- [The task]: Until you reach the line containing "magnification brightfield microscopy", reproduce each line of the listing exactly, please, and include that line as well.

- [Provided material]:
•••••
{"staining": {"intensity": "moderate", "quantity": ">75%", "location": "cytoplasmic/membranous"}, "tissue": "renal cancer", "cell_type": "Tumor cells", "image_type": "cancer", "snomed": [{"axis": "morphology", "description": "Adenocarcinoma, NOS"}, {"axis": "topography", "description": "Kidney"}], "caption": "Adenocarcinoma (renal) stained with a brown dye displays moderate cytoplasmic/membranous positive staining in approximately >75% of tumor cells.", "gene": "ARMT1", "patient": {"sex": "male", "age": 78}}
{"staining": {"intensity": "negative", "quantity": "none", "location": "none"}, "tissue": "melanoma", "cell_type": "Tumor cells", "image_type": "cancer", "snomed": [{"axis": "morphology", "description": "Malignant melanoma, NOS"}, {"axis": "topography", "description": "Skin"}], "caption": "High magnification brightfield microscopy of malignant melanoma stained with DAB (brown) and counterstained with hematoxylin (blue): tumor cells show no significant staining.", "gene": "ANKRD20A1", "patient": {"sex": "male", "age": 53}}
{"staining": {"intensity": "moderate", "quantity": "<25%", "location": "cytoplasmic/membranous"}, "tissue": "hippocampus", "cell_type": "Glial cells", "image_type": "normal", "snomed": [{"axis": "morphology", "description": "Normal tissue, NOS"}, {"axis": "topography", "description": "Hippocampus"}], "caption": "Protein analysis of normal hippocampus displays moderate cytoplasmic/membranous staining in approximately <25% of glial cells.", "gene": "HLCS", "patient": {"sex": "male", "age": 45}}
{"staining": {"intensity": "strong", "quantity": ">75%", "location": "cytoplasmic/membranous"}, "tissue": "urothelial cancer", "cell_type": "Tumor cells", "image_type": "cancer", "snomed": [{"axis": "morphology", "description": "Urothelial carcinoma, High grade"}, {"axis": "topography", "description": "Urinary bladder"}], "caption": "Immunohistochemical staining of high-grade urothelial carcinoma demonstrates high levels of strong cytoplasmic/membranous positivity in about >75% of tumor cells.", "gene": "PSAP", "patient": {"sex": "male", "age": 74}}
•••••
- [Solution for this task]:
{"staining": {"intensity": "moderate", "quantity": ">75%", "location": "cytoplasmic/membranous"}, "tissue": "renal cancer", "cell_type": "Tumor cells", "image_type": "cancer", "snomed": [{"axis": "morphology", "description": "Adenocarcinoma, NOS"}, {"axis": "topography", "description": "Kidney"}], "caption": "Adenocarcinoma (renal) stained with a brown dye displays moderate cytoplasmic/membranous positive staining in approximately >75% of tumor cells.", "gene": "ARMT1", "patient": {"sex": "male", "age": 78}}
{"staining": {"intensity": "negative", "quantity": "none", "location": "none"}, "tissue": "melanoma", "cell_type": "Tumor cells", "image_type": "cancer", "snomed": [{"axis": "morphology", "description": "Malignant melanoma, NOS"}, {"axis": "topography", "description": "Skin"}], "caption": "High magnification brightfield microscopy of malignant melanoma stained with DAB (brown) and counterstained with hematoxylin (blue): tumor cells show no significant staining.", "gene": "ANKRD20A1", "patient": {"sex": "male", "age": 53}}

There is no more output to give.